Citizen G'kar: Musings on Earth

May 18, 2007

Bush Willing to Defy the Law for Wiretaps

Maybe this is the smoking gun that will eventuallly take down Gonzales. Even our past AG Ashcroft wasn't willing to defy the law to give Bush what he wanted. He made a death bed stand against a Bush/Gonzales assault on rule of law. Ashcroft's deputy Mr. Comey, acting AG at the time, gives a vivid depiction of the bedside confrontation. It's a stunning video of a story told by a very honest former deputy AG.
washingtonpost.com
Mr. Comey's vivid depiction, worthy of a Hollywood script, showed the lengths to which the administration and the man who is now attorney general were willing to go to pursue the surveillance program. First, they tried to coerce a man in intensive care -- a man so sick he had transferred the reins of power to Mr. Comey -- to grant them legal approval. Having failed, they were willing to defy the conclusions of the nation's chief law enforcement officer and pursue the surveillance without Justice's authorization. Only in the face of the prospect of mass resignations -- Mr. Comey, FBI Director Robert S. Mueller III and most likely Mr. Ashcroft himself -- did the president back down.


As Mr. Comey testified, "I couldn't stay, if the administration was going to engage in conduct that the Department of Justice had said had no legal basis." The crisis was averted only when, the morning after the program was reauthorized without Justice's approval, President Bush agreed to fix whatever problem Justice had with it (the details remain classified). "We had the president's direction to do . . . what the Justice Department believed was necessary to put this matter on a footing where we could certify to its legality," Mr. Comey said.

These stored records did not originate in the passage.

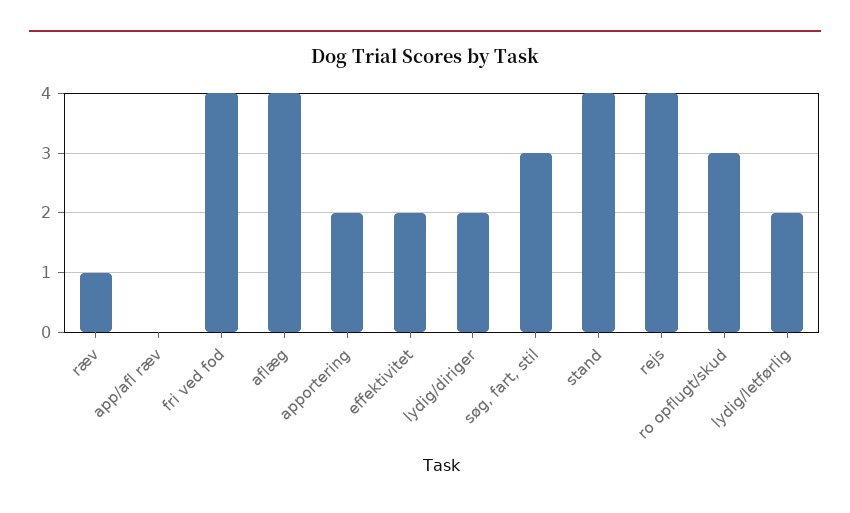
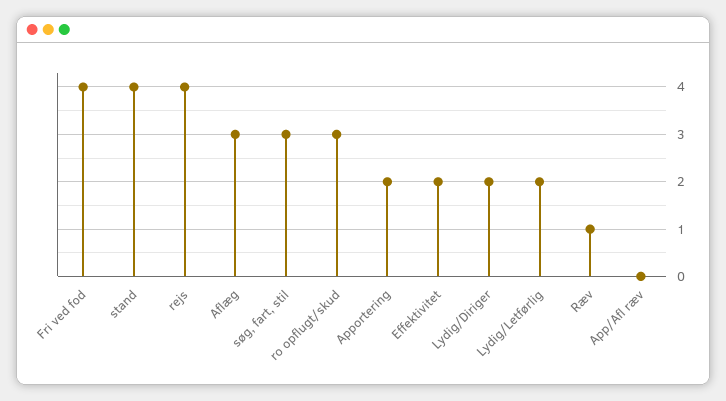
aflæg: 4 -> 3

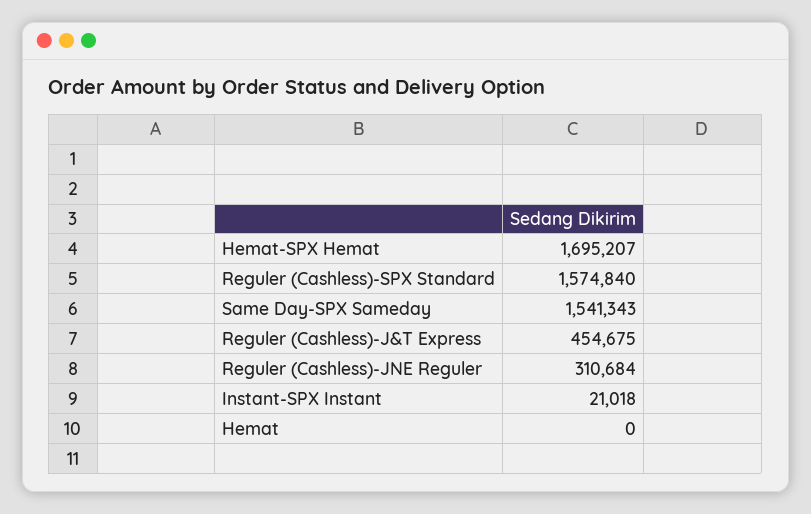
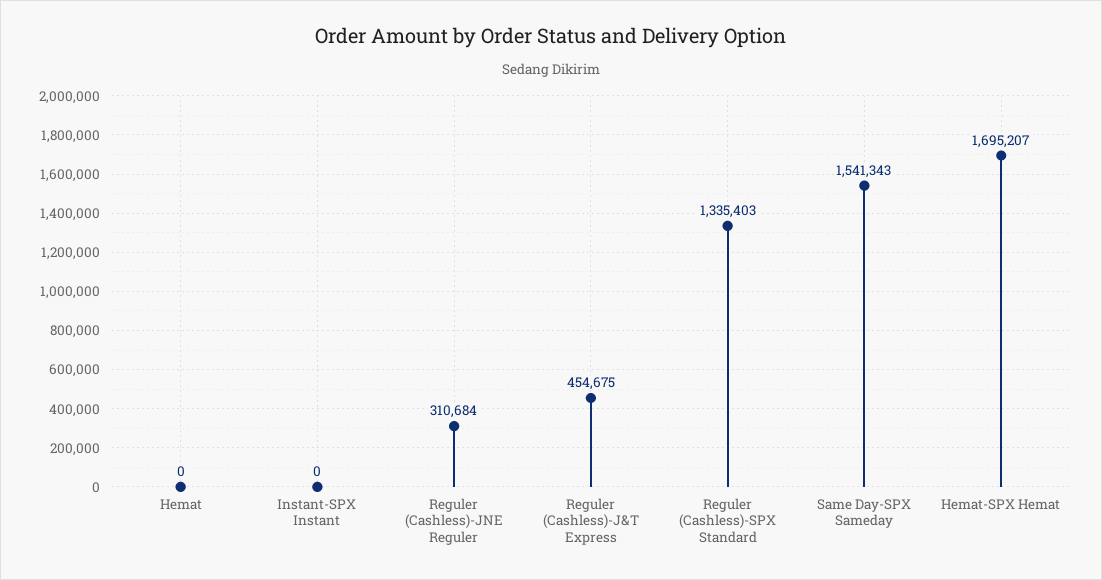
Reguler (Cashless)-SPX Standard: 1574840 -> 1335403
Instant-SPX Instant: 21018 -> 0

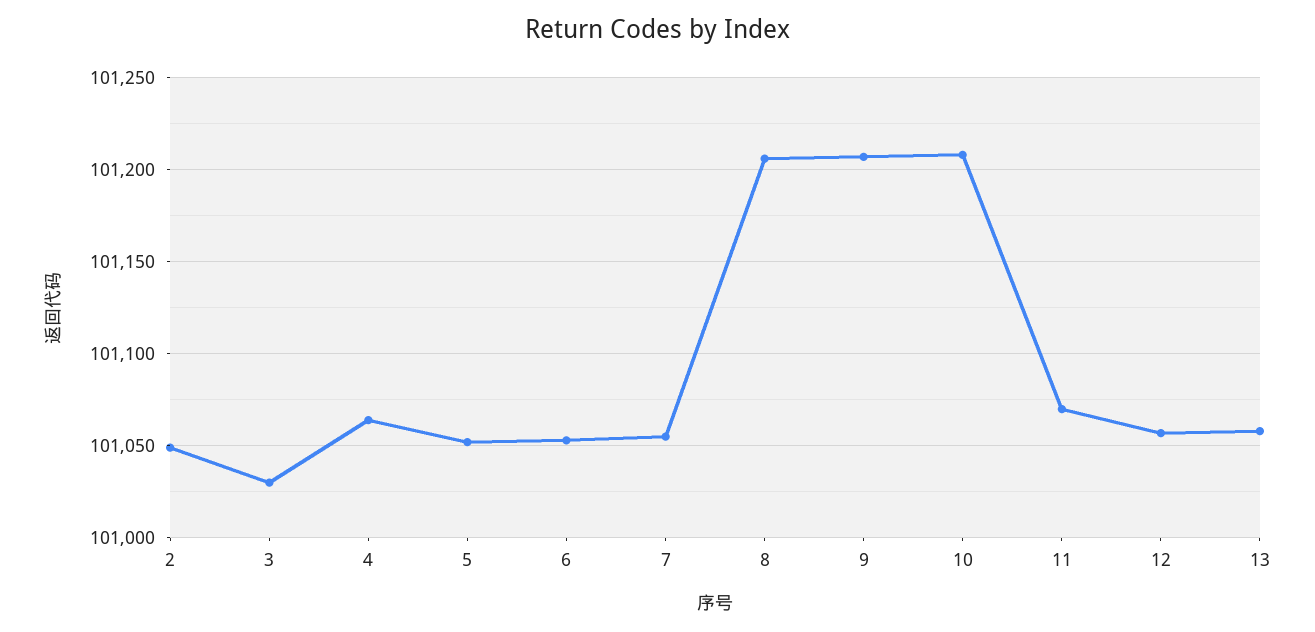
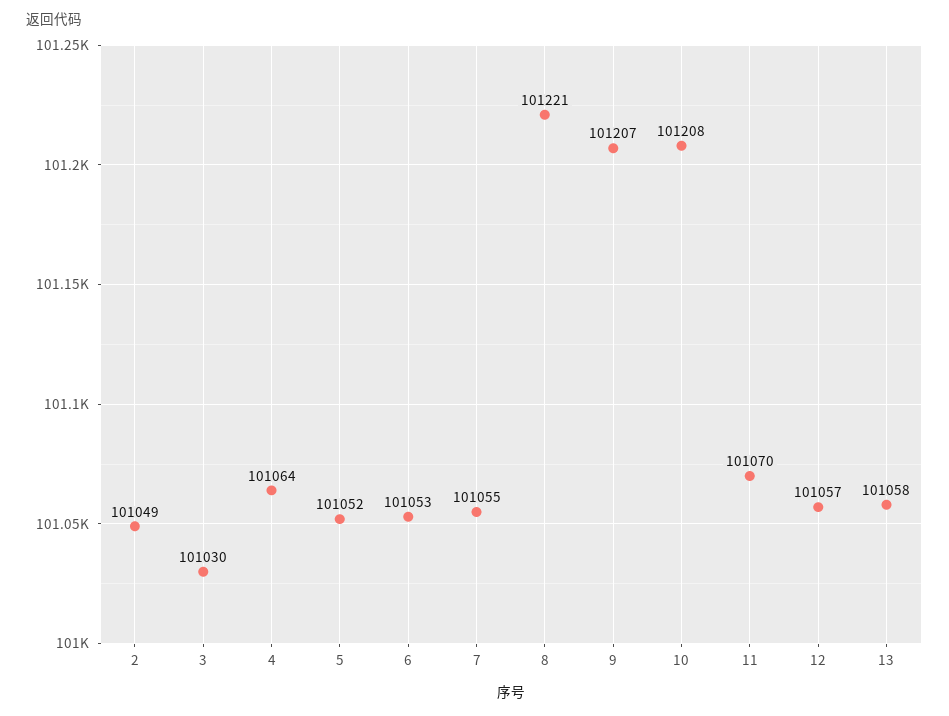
8: 101205 -> 101221

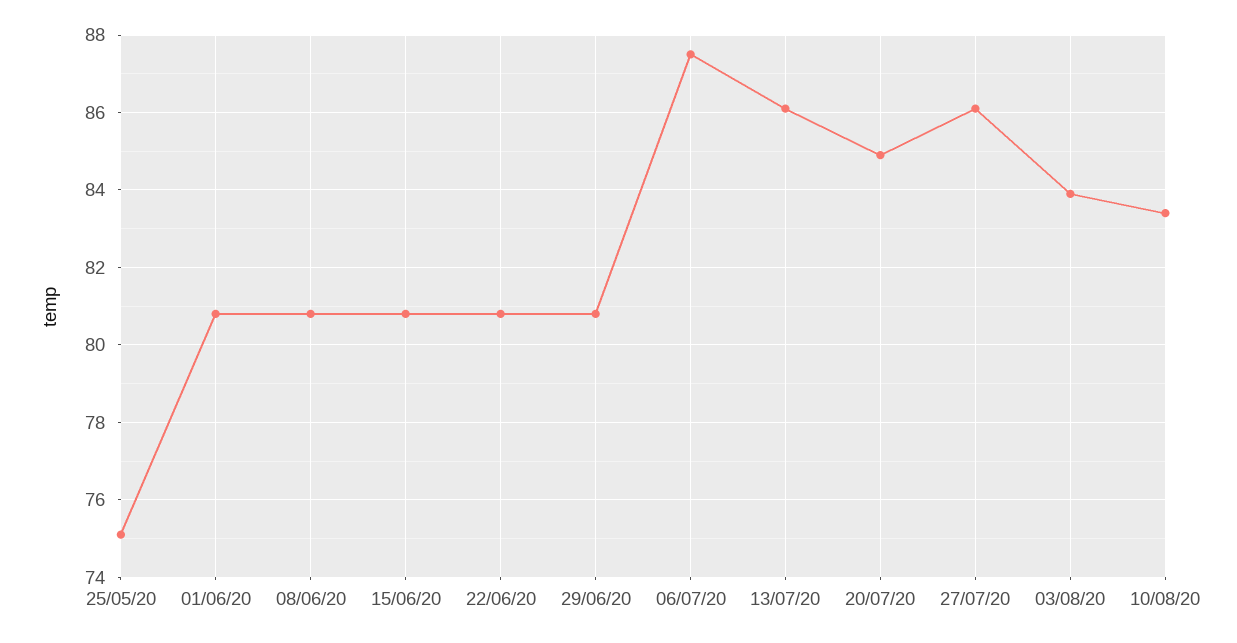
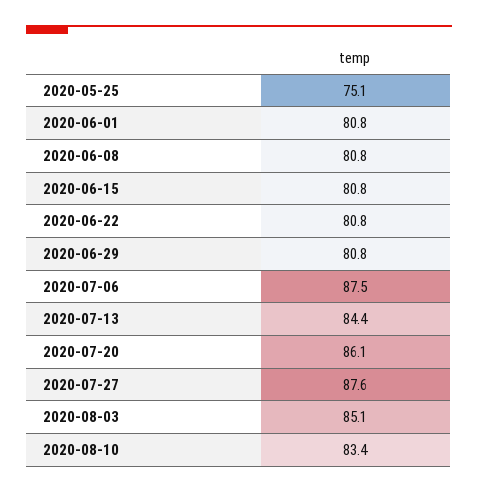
13/07/20: 86 -> 84.4
20/07/20: 85 -> 86.1
27/07/20: 86 -> 87.6
03/08/20: 84 -> 85.1

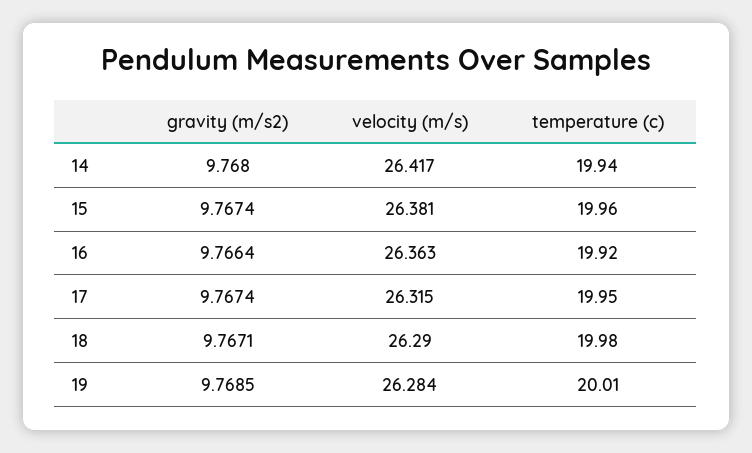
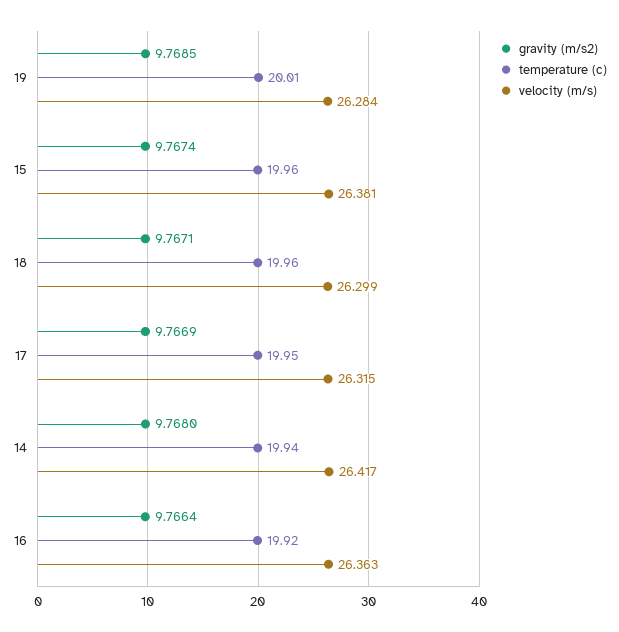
gravity (m/s2), 17: 9.7674 -> 9.7669
velocity (m/s), 18: 26.29 -> 26.299
temperature (c), 18: 19.98 -> 19.96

The dramatic details should not obscure the bottom line: the administration's alarming willingness, championed by, among others, Vice President Cheney and his counsel, David Addington, to ignore its own lawyers. Remember, this was a Justice Department that had embraced an expansive view of the president's inherent constitutional powers, allowing the administration to dispense with following the Foreign Intelligence Surveillance Act. Justice's conclusions are supposed to be the final word in the executive branch about what is lawful or not, and the administration has emphasized since the warrantless wiretapping story broke that it was being done under the department's supervision.


Now, it emerges, they were willing to override Justice if need be. That Mr. Gonzales is now in charge of the department he tried to steamroll may be most disturbing of all.